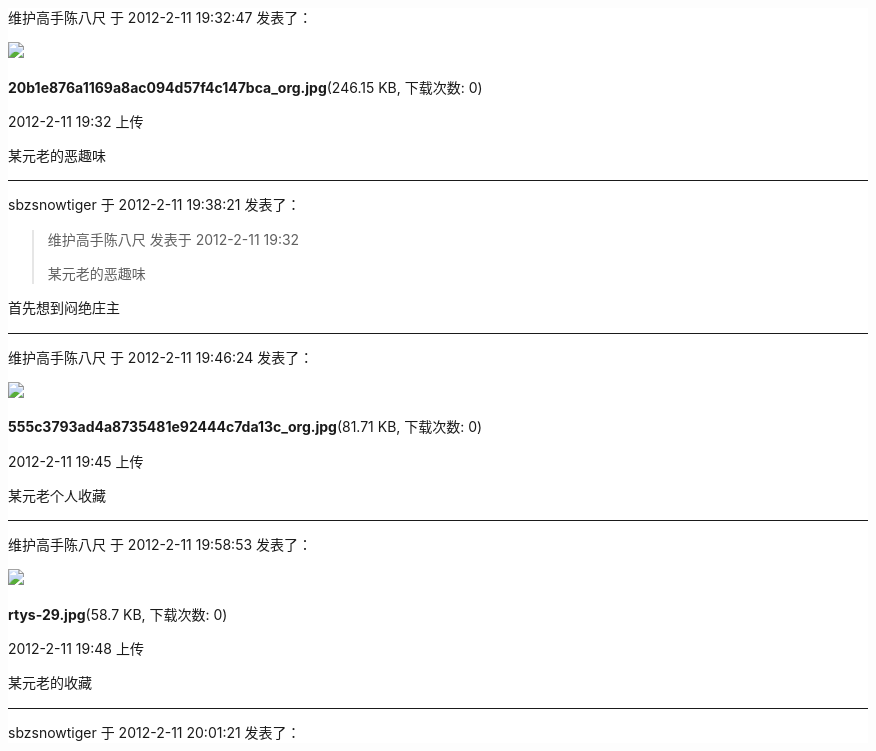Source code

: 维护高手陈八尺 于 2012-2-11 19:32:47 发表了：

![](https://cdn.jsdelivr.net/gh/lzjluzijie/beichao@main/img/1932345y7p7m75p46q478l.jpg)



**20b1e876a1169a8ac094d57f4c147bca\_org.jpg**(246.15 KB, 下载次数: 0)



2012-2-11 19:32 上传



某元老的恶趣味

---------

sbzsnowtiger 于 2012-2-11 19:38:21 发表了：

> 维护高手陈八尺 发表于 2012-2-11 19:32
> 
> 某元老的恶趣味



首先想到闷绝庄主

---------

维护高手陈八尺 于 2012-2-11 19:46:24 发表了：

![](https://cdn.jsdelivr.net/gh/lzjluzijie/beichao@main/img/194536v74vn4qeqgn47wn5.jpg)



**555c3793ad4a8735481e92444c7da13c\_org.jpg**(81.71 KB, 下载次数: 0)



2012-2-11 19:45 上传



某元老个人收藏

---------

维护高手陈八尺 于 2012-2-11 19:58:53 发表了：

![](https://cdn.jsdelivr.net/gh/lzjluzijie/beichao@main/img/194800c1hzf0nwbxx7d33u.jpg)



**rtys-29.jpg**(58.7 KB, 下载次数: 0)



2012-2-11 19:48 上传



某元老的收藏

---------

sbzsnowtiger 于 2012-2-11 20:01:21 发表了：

┄┄┄┄┄┄┄┄┄┄

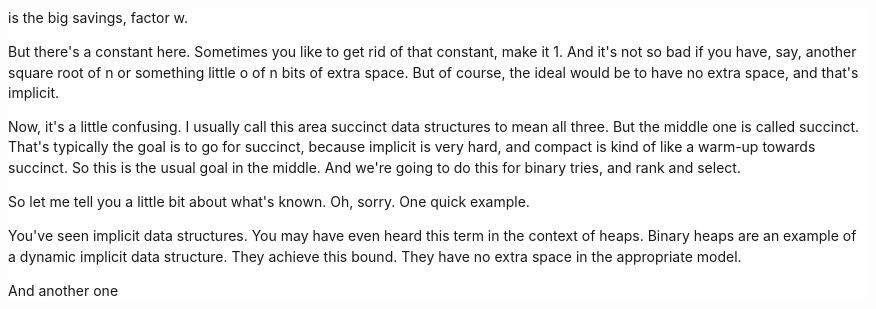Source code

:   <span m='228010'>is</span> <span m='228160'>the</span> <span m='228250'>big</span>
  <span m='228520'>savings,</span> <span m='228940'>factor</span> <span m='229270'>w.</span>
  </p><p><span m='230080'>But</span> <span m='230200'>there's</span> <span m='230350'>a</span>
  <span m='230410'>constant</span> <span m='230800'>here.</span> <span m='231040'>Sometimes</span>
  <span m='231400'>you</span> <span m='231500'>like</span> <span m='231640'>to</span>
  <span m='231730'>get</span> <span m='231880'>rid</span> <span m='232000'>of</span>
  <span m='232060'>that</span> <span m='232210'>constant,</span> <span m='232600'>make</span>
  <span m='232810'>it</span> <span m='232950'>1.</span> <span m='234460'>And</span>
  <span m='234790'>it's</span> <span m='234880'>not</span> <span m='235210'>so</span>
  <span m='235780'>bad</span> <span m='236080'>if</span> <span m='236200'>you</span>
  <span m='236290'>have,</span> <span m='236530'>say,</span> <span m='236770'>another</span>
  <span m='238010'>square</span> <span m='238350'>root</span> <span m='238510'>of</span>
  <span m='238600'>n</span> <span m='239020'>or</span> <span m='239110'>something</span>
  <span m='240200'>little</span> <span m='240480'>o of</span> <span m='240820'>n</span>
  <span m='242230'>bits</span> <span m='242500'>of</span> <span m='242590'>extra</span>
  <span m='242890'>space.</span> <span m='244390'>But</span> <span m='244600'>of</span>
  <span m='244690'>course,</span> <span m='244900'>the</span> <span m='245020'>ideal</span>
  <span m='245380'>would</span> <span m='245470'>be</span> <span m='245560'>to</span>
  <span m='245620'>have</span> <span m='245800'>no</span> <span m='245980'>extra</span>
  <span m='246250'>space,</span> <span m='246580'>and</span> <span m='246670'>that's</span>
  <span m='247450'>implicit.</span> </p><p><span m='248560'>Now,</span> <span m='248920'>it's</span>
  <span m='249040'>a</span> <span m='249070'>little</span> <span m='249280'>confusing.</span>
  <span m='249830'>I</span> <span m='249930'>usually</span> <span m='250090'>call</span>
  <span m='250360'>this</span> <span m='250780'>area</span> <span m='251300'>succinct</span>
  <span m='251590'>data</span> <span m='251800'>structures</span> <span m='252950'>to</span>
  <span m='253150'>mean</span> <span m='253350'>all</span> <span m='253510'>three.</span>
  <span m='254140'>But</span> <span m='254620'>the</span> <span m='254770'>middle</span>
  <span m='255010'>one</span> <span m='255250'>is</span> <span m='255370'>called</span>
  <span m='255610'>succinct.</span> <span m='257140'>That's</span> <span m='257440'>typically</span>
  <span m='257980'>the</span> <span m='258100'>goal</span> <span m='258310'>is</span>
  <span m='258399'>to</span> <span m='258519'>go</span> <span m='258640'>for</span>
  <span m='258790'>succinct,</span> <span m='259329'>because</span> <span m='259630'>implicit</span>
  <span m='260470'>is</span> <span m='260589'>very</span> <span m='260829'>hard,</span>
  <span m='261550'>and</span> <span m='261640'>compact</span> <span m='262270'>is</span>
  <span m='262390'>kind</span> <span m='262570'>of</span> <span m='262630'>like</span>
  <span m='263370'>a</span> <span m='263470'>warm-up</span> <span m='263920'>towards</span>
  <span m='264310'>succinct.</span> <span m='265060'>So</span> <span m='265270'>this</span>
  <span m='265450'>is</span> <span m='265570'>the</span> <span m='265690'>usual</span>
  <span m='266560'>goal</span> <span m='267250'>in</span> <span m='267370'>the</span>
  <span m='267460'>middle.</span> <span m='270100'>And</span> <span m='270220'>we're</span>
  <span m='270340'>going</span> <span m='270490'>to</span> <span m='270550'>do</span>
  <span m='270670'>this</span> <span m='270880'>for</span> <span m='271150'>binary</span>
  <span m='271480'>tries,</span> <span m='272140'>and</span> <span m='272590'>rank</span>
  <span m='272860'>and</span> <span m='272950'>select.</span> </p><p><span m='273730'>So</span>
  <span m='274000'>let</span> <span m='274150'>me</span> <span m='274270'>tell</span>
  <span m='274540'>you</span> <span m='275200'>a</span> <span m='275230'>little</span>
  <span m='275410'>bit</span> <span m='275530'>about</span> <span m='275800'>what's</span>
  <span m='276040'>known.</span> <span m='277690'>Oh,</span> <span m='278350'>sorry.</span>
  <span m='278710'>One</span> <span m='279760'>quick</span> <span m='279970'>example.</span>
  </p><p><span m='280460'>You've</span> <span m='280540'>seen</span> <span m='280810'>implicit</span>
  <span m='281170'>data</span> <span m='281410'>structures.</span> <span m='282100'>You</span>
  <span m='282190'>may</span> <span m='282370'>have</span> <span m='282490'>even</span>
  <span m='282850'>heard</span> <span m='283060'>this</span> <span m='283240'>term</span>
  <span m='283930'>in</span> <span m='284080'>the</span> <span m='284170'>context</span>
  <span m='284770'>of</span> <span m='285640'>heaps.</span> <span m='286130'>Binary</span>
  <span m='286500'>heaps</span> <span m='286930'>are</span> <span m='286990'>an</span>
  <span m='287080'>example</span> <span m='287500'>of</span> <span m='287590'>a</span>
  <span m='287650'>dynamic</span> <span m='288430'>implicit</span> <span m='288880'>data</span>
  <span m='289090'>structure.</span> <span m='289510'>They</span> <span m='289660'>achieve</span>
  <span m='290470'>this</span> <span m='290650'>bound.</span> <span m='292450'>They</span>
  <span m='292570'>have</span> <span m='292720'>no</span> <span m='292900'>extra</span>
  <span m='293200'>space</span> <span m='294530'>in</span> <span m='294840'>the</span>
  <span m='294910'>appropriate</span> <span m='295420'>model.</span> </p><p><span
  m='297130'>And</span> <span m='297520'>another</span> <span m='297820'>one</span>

┄┄┄┄┄┄┄┄┄┄

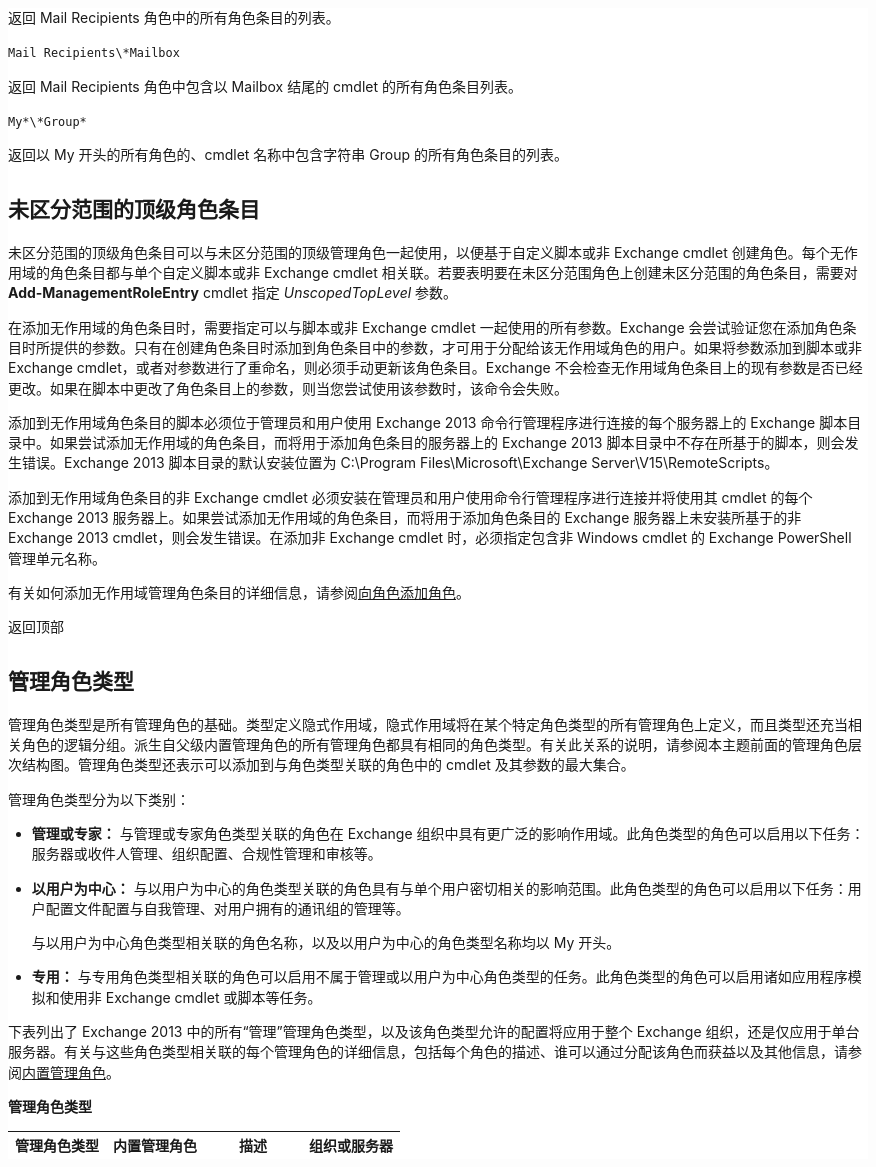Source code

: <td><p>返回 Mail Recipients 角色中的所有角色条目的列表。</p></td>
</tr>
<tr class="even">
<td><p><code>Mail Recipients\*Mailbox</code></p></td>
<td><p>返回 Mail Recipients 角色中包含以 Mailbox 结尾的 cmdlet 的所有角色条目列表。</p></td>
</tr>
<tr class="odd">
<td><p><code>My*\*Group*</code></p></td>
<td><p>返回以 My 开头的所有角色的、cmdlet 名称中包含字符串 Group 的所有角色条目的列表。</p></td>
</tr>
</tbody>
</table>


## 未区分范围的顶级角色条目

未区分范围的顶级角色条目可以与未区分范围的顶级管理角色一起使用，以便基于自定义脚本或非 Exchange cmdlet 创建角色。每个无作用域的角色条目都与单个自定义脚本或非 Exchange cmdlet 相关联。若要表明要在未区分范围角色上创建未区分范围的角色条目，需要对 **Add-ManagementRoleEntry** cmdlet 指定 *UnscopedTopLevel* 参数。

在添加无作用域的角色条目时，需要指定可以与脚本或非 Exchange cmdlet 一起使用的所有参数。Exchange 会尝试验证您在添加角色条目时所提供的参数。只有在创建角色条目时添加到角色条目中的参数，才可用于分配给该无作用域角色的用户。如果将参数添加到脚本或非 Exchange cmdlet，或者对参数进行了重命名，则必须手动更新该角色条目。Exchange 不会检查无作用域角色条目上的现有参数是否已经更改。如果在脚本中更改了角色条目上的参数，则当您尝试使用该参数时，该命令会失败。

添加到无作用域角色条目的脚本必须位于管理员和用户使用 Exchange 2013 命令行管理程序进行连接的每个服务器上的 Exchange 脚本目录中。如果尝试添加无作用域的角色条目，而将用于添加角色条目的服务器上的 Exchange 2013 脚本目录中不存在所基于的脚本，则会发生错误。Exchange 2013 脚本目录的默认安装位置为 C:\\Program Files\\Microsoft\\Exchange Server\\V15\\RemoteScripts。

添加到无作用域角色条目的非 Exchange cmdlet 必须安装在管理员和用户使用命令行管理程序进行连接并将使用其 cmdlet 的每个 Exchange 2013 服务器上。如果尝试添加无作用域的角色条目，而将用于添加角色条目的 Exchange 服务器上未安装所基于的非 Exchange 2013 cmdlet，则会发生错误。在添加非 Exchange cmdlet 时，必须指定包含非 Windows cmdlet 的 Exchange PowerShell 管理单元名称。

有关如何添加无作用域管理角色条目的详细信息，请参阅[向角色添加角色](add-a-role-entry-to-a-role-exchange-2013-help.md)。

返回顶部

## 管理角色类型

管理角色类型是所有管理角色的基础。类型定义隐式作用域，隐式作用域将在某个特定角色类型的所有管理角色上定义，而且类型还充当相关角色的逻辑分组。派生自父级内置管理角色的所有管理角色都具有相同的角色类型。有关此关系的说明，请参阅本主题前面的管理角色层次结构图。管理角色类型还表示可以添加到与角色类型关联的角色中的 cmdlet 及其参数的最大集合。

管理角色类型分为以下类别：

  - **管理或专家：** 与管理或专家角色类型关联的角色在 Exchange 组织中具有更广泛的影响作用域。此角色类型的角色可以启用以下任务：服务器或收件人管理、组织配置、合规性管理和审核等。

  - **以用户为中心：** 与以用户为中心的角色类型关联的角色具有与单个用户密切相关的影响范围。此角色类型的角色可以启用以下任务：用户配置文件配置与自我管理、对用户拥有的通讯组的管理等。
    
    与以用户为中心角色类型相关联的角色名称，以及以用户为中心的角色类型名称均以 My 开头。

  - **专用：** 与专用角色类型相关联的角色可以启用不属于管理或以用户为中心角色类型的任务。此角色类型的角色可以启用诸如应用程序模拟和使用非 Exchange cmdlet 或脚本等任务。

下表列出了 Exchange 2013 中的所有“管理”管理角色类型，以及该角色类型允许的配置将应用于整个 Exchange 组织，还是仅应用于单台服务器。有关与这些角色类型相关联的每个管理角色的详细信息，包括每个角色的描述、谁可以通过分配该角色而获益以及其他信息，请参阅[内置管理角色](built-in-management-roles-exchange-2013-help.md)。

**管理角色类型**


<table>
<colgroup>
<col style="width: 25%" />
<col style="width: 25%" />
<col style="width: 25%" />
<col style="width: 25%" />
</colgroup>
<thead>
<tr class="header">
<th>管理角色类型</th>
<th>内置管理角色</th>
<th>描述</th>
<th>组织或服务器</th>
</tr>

┄┄┄┄┄┄┄┄┄┄

# The problem
Reproduce verbatim the lines of the entries from the line containing "添加到无作用域角色条目的非 Exchange cmdlet" through the line containing "- **管理或专家：** 与管理或专家角色类型关联的角色在", including both of those lines.

# Reply
添加到无作用域角色条目的非 Exchange cmdlet 必须安装在管理员和用户使用命令行管理程序进行连接并将使用其 cmdlet 的每个 Exchange 2013 服务器上。如果尝试添加无作用域的角色条目，而将用于添加角色条目的 Exchange 服务器上未安装所基于的非 Exchange 2013 cmdlet，则会发生错误。在添加非 Exchange cmdlet 时，必须指定包含非 Windows cmdlet 的 Exchange PowerShell 管理单元名称。

有关如何添加无作用域管理角色条目的详细信息，请参阅[向角色添加角色](add-a-role-entry-to-a-role-exchange-2013-help.md)。

返回顶部

## 管理角色类型

管理角色类型是所有管理角色的基础。类型定义隐式作用域，隐式作用域将在某个特定角色类型的所有管理角色上定义，而且类型还充当相关角色的逻辑分组。派生自父级内置管理角色的所有管理角色都具有相同的角色类型。有关此关系的说明，请参阅本主题前面的管理角色层次结构图。管理角色类型还表示可以添加到与角色类型关联的角色中的 cmdlet 及其参数的最大集合。

管理角色类型分为以下类别：

  - **管理或专家：** 与管理或专家角色类型关联的角色在 Exchange 组织中具有更广泛的影响作用域。此角色类型的角色可以启用以下任务：服务器或收件人管理、组织配置、合规性管理和审核等。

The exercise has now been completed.